After the Battle of Antietam, September 17, 1862, General Robert E. Lee’s infantry retreated south across the Potomac at Pack Horse Ford. In one of the most consequential moments of its history, Shepherdstown provided care for 5000 to 8000 casualties. The wounded and dying filled nearly every house, building, church, alley, and street. The Battle of Shepherdstown, September 19-20, added to the carnage, leaving 162 men dead, including 63 Confederates and 99 Federals and many additional wounded. Most of the Confederate dead were buried on private property that became Elmwood Cemetery in 1868. Elmwood’s hallowed ground contains the graves of 285 Confederate veterans.
In the post war period, Shepherdstown served as the county seat because of changing political fortunes and war damage to the courthouse in Charles Town. A large building on the northeast corner of German and King Streets provided to the town by Rezin Davis Shepherd as a town hall (and now known as McMurran Hall) housed the courthouse until, in 1871, Charles Town political forces succeeded in restoring the county seat to its former site.
Though Shepherdstown lost the county seat, it found a new future as a college town, a role in keeping with its long-standing devotion to education. In 1872 Rezin Shepherd’s town hall building was chartered as a Classic and Scientific Institute. Soon thereafter trustees leased it to the state to house Shepherd State Normal School (the general term in those days for teaching colleges). At first Shepherd provided primarily secondary education, but gradually collegiate courses were added. From this seed Shepherd University grew. From its beginning, the school helped shape the town, providing educational and employment opportunities and cultural attractions. Today, the East Campus occupies about one-third of the town proper, and the West Campus takes up a large area just northwest of the corporate limits.
Shepherdstown has attracted national attention from time to time since the Civil War. In 1900 a large and enthusiastic annual fair at Morgan’s Grove welcomed Democratic presidential candidate William Jennings Bryan with “deafening applause,” according to the New York Times, but he lost the election to William McKinley. A hundred years later, President Bill Clinton chose Shepherdstown as the site where he hosted peace talks between Israel and Syria. During the several days of the conference, the president, members of foreign delegations, and an extensive international press corps took time from the deliberations to stroll German Street. Delighted townspeople, many of whom hung peace signs in their windows, welcomed the guests.
Most of the town has been designated as a Historic District on the National Register of Historic Places. From time to time (notably in 1912) fire destroyed important buildings, but the rows of 18th and early 19th century houses remain remarkably intact, likely the best-preserved assemblage of buildings of this vintage in the state. The many fine homes and buildings as well as surviving examples of humbler dwellings reflect Shepherdstown’s varied and distinguished history in architecture, education, religion, transportation, politics, and commerce.

** TO DO **
1. Please answer these questions using the Shepherdstown history text:
(a) How many Confederate veterans are buried in Elmwood Cemetery?
(b) In what year was the county seat returned to Charles Town?
(c) Between which two countries did President Bill Clinton host peace talks in Shepherdstown?
2. Name every person the Shepherdstown history text mentions by name.

** RECORDED INFORMATION **
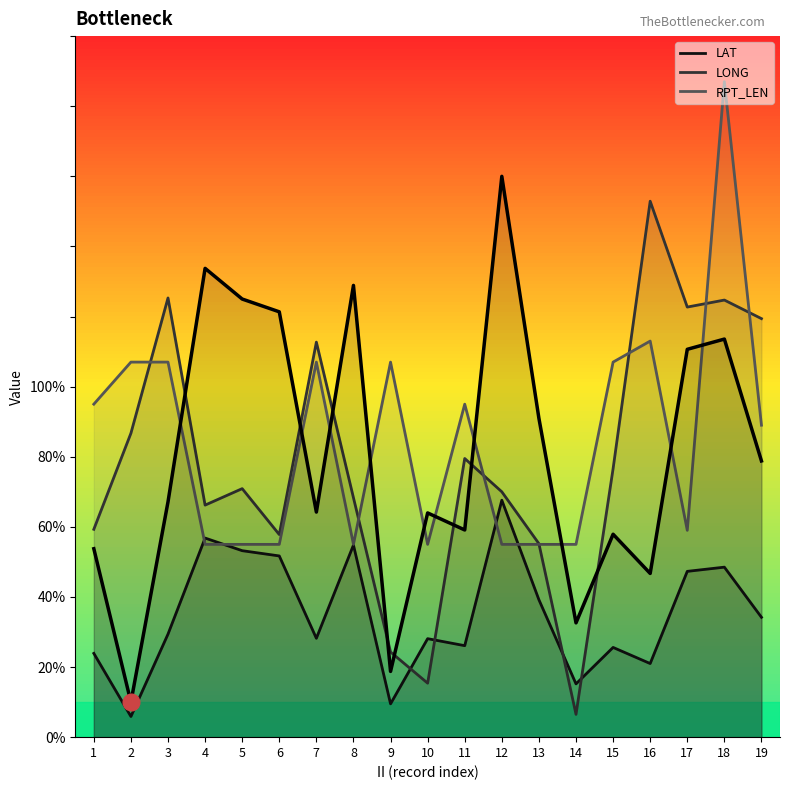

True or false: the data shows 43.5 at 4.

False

---

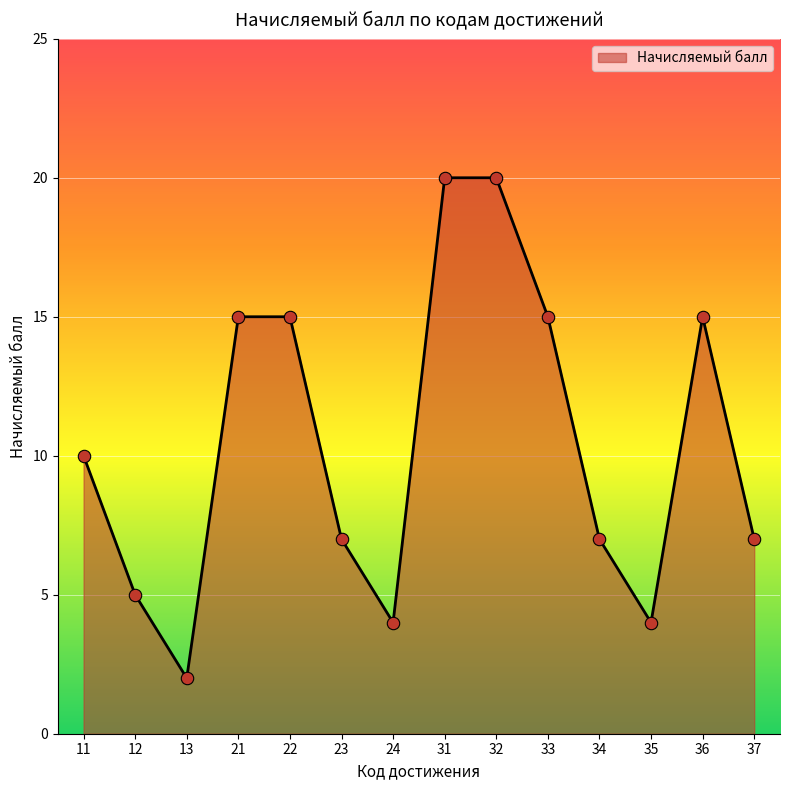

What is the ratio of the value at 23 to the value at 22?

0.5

** OUTPUTS IN ORDER **
1.
(a) 285
(b) 1871
(c) Israel and Syria

2. Robert E. Lee, Rezin Davis Shepherd, William Jennings Bryan, William McKinley, Bill Clinton